The ECF and the ECA
The ECF (European Collaborative Fighter) program was formed between British Aerospace and West Germany firm Messerschmitt-Bolkow-Blohm in 1979, later that year to be joined by French-based Dassault - thus forcing a program name change to "European Combat Aircraft", or the ECA. Each country worked on separate prototype designs but the joint venture soon dissipated by 1981 due to changing needs and differing design directions. The French were adamant on the use of the French-based SNEMA M88 powerplant (in keeping with delivering jobs to folks back home) while the British were more interested in a modified British-based RB199 turbofan. West Germany was off in the fields developing their own concept fighter amidst the mounting disagreements.
The Royal Air Force Operational Requirements Branch began looking past their aging crop of McDonnell F-4 Phantom IIs and SEPECAT Jaguar fighters with their respective air defense and ground attack roles. What it sought was a new, single platform capable of multi-role functionality. The resulting need dictated a fast, agile, offensive-minded fighter with short range and culminated in the Air Staff Requirement (Air) 414.

* _SOURCE MATERIAL_:
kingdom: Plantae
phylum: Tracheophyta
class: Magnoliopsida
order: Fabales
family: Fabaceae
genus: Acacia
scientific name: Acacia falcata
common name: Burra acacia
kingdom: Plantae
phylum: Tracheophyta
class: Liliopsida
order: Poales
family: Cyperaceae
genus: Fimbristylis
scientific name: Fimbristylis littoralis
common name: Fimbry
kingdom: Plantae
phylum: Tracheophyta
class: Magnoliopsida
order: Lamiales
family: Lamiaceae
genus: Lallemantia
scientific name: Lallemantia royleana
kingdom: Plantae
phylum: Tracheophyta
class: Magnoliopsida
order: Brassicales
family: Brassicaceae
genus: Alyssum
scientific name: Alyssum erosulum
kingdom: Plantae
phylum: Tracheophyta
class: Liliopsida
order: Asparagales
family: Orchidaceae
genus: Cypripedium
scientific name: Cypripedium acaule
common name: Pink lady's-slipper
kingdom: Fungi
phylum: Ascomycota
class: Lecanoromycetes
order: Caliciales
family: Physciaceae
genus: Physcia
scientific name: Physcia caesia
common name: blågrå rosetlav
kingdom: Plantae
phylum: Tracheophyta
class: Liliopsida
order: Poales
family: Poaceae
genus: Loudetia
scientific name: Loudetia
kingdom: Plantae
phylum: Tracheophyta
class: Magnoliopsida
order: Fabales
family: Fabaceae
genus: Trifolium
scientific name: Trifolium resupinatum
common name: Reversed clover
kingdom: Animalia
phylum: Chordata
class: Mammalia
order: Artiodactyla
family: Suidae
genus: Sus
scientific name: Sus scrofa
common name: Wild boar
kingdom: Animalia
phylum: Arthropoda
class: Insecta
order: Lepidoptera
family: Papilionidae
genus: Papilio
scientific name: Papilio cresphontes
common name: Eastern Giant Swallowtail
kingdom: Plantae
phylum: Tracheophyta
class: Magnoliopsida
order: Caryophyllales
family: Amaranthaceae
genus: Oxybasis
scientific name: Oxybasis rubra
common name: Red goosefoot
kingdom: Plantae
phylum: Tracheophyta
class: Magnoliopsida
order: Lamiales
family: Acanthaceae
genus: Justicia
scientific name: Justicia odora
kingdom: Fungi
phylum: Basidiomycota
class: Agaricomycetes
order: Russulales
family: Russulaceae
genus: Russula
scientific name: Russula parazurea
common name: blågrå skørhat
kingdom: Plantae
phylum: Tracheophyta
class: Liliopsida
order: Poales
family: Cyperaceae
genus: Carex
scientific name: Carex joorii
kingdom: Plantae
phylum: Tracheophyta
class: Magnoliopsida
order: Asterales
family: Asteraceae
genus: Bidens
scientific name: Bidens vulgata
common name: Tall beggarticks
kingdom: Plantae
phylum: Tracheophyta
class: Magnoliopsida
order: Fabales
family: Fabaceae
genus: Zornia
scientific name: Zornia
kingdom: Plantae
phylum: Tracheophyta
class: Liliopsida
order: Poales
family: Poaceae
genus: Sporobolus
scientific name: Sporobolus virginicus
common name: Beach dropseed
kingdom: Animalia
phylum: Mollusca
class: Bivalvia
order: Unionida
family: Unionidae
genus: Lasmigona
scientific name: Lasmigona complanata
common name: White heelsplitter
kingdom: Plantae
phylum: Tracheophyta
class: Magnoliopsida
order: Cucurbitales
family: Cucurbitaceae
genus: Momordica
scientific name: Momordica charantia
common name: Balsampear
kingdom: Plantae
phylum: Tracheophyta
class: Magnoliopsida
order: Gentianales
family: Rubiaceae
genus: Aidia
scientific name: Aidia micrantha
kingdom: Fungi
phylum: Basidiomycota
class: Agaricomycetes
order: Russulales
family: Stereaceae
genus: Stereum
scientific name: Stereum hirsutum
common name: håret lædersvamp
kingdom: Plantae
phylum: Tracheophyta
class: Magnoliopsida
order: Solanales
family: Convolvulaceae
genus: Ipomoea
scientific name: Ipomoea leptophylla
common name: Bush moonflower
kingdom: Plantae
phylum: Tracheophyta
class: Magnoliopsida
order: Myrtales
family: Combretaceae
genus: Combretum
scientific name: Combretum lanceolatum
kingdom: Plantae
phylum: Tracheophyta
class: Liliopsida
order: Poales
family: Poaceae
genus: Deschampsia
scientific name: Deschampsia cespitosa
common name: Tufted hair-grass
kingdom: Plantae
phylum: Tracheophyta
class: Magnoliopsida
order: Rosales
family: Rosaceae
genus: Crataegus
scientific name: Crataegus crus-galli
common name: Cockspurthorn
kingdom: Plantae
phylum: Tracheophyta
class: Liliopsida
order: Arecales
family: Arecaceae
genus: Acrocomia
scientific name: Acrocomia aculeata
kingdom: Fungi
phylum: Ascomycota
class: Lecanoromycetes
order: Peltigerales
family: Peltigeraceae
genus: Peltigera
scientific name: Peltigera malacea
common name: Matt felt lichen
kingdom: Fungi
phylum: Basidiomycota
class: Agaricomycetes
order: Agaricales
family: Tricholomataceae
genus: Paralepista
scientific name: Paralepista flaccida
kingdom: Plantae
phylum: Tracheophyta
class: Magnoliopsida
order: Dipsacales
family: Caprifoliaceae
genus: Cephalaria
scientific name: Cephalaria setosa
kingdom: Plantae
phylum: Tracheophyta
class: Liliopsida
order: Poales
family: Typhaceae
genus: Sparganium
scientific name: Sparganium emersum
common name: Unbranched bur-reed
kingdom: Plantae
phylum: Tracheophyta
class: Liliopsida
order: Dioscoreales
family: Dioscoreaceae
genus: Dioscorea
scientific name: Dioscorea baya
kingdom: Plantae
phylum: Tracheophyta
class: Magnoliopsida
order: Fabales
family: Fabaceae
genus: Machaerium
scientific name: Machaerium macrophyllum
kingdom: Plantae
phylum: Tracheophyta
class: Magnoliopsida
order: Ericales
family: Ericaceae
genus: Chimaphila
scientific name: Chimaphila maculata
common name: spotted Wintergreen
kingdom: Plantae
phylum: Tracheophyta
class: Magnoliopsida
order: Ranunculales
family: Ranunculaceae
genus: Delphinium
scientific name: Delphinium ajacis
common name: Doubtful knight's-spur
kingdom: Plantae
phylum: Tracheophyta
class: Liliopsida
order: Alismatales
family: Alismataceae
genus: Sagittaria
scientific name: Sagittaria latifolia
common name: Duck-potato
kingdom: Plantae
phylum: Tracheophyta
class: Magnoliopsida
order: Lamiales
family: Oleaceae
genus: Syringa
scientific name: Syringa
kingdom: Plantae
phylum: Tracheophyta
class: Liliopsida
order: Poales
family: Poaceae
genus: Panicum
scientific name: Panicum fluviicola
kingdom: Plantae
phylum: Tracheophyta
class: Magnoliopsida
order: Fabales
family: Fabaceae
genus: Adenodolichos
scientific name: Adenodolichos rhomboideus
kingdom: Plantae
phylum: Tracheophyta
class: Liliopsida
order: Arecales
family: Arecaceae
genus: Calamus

* _THINGS TO DO_:
1. Write out the passage on the European fighter programs from "The Royal Air" up to and including "Requirement (Air) 414.".
2. In the records, switch "common name" to "vernacular name" in every line from the line with "order: Ranunculales" up to and including the last line of the records, and return those lines alone with nothing else altered.
The records are unrelated to the text about the fighter programs.

* _ANSWERS BY TASK_:
1.
The Royal Air Force Operational Requirements Branch began looking past their aging crop of McDonnell F-4 Phantom IIs and SEPECAT Jaguar fighters with their respective air defense and ground attack roles. What it sought was a new, single platform capable of multi-role functionality. The resulting need dictated a fast, agile, offensive-minded fighter with short range and culminated in the Air Staff Requirement (Air) 414.

2.
order: Ranunculales
family: Ranunculaceae
genus: Delphinium
scientific name: Delphinium ajacis
vernacular name: Doubtful knight's-spur
kingdom: Plantae
phylum: Tracheophyta
class: Liliopsida
order: Alismatales
family: Alismataceae
genus: Sagittaria
scientific name: Sagittaria latifolia
vernacular name: Duck-potato
kingdom: Plantae
phylum: Tracheophyta
class: Magnoliopsida
order: Lamiales
family: Oleaceae
genus: Syringa
scientific name: Syringa
kingdom: Plantae
phylum: Tracheophyta
class: Liliopsida
order: Poales
family: Poaceae
genus: Panicum
scientific name: Panicum fluviicola
kingdom: Plantae
phylum: Tracheophyta
class: Magnoliopsida
order: Fabales
family: Fabaceae
genus: Adenodolichos
scientific name: Adenodolichos rhomboideus
kingdom: Plantae
phylum: Tracheophyta
class: Liliopsida
order: Arecales
family: Arecaceae
genus: Calamus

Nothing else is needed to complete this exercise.